Beyond the Buzz Part VIII: Outliers

Most of my posts so far in the Beyond the Buzz series have been more critical than positive, so I’m happy to post about a couple of things that are strongly positive.

Both stem from Monday’s SPSP* blog post, Without Replications We Will All Die**, by Jelte Wicherts.

I. Wicherts’ concluding paragraph is worth quoting, both for its own sake and as a teaser to encourage you to read his entire blog post:

 “Science is not free from errors, big egos, competition, and personal biases. But in science honest researchers should not have anything to hide or to worry about. Science is the place where we all make errors and try to deal with that somehow. Science is where disagreements sharpen our thoughts but should not make us angry. Science is where we replicate to deal with our necessary doubts. And science is where a PhD student sitting in a small university office can set out to replicate findings to contradict the statements made by a Nobel prize winner, without there ever being any animosity or fear. That is the true DNA of science and that is what makes it thrive.”

II. Reading the post prompted me to follow the link provided at the end to Wicherts’ home page, and so to look at some of his work. In particular, I found the article Bakker, M. & Wicherts, J. M. (2014). Outlier removal, sum scores, and the inflation of the type I error rate in independent samples t tests: The power of alternatives and recommendations. Psychological Methods, in press,  (available here) particularly interesting. Here are some of its highlights, with some comments in footnotes:

1. The authors surveyed publications in a few thoughtfully chosen journals from 2001 to 2010, identified those articles in these issues using the word “outlier” in the text, and selected a random sample of 25 such articles from each journal involved***. The selected articles were examined in more detail. Of the selected articles, 77% said that outliers had been removed before starting analysis.**** Forty-six percent of the articles identified  outliers on the basis of having a z-score exceeding some threshold.***** The authors also discuss other questionable criteria for removing outliers. Only 18% of the articles reported analyses both with and without outliers.

2. The authors performed and reported on a variety of simulations to investigate Type I error rate when outliers are removed in performing a t test for two independent  samples from the same distribution. One simulation assumed a normal distribution. Others were devised to simulate distributions likely to be encountered in psychological research. Two large real datasets were also used in simulations. Simulations were performed for four different sample sizes and for different thresholds for removing outliers, and also for a “data-snooping” choice of threshold. Nominal Type I error rate .05 was used. Some results:

  • In the case of a normal distribution, the actual Type I error rate could exceed .10 (e.g., for threshold 2 and large sample size), but it approached .05 as the threshold approached 4.
  • In some other cases, actual Type I error rate was as large as .15 – and as large as .45 in a “data snooping” simulation.
  • The conclusion: “The removal of outliers is therefore not recommended.”
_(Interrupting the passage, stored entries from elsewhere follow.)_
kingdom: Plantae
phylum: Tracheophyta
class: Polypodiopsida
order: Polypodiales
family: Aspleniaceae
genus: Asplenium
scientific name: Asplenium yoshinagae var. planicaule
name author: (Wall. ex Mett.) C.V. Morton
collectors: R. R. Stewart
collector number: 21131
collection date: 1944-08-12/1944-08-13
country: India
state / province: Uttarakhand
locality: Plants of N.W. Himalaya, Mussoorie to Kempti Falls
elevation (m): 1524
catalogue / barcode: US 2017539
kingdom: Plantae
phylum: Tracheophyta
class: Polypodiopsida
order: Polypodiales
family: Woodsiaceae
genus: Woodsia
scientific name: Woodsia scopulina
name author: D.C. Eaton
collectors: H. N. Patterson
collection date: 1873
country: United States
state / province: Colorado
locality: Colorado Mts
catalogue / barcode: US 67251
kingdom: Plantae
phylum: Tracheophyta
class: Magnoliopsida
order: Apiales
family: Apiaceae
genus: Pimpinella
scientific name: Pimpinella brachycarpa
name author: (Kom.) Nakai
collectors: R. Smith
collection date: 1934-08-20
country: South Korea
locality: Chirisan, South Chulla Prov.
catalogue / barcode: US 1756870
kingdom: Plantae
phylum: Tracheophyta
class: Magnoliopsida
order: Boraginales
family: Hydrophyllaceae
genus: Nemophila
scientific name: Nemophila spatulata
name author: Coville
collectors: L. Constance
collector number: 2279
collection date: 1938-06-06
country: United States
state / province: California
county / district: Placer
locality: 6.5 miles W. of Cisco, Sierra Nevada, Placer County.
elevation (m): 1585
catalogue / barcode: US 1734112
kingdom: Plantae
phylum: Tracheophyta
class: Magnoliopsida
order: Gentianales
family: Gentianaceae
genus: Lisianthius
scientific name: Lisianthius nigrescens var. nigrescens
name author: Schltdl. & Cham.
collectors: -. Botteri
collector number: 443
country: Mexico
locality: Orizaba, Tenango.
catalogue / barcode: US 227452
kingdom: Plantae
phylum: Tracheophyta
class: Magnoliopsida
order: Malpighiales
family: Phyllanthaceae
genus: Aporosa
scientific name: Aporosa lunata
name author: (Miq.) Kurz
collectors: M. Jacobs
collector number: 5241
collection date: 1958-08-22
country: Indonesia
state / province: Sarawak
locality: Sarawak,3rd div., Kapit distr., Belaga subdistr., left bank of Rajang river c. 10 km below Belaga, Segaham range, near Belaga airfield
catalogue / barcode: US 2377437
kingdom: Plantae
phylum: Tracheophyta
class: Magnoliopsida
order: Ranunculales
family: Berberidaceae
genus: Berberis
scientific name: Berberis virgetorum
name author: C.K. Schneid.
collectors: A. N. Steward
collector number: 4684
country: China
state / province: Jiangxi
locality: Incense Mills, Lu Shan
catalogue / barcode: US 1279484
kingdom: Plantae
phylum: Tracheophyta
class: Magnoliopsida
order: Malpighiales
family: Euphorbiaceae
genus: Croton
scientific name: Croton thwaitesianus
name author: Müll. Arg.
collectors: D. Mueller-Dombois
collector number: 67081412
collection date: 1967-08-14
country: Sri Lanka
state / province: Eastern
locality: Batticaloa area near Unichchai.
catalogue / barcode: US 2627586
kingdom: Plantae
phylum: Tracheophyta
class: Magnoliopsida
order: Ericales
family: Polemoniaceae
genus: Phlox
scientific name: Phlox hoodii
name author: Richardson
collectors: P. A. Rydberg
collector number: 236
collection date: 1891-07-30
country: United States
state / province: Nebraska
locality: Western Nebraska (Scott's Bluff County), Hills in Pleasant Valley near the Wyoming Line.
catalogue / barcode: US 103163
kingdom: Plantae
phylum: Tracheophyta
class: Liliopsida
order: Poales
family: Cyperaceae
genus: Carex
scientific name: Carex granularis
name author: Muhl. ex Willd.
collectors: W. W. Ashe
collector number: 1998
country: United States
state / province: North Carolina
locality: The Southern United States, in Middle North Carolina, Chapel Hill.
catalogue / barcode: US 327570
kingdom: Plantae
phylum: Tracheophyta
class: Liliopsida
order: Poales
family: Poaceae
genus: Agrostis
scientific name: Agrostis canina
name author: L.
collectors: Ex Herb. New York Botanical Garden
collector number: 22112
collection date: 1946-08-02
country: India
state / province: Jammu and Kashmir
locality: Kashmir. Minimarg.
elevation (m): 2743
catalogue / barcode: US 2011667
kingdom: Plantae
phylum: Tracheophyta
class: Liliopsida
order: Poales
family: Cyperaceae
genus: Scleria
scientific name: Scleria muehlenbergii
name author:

3. The authors report more simulations regarding power, and end with a list of recommendations for good practice.

Notes:

*Society for Personality and Social Psychology

** The title is a kind of pun, referring both to DNA replication, and to replication of  studies in psychology.

*** Except one journal which had only 12 articles mentioning outlier; all 12 of these were examined, giving total number of examined articles 137.

****I try to teach my students not to remove outliers unless there is good reason to believe that they are recording or measurement errors, so I groaned here.

***** More groans – my gut reaction here was, “Oh no! This is likely to mess up Type I error rate!” Happily, the authors proceed to explain intuitive reasons why removal of outliers so identified is not a good idea, before proceeding as noted with simulations providing evidence that indeed, actual Type I error rate  can increase considerably when outliers above a threshold are removed.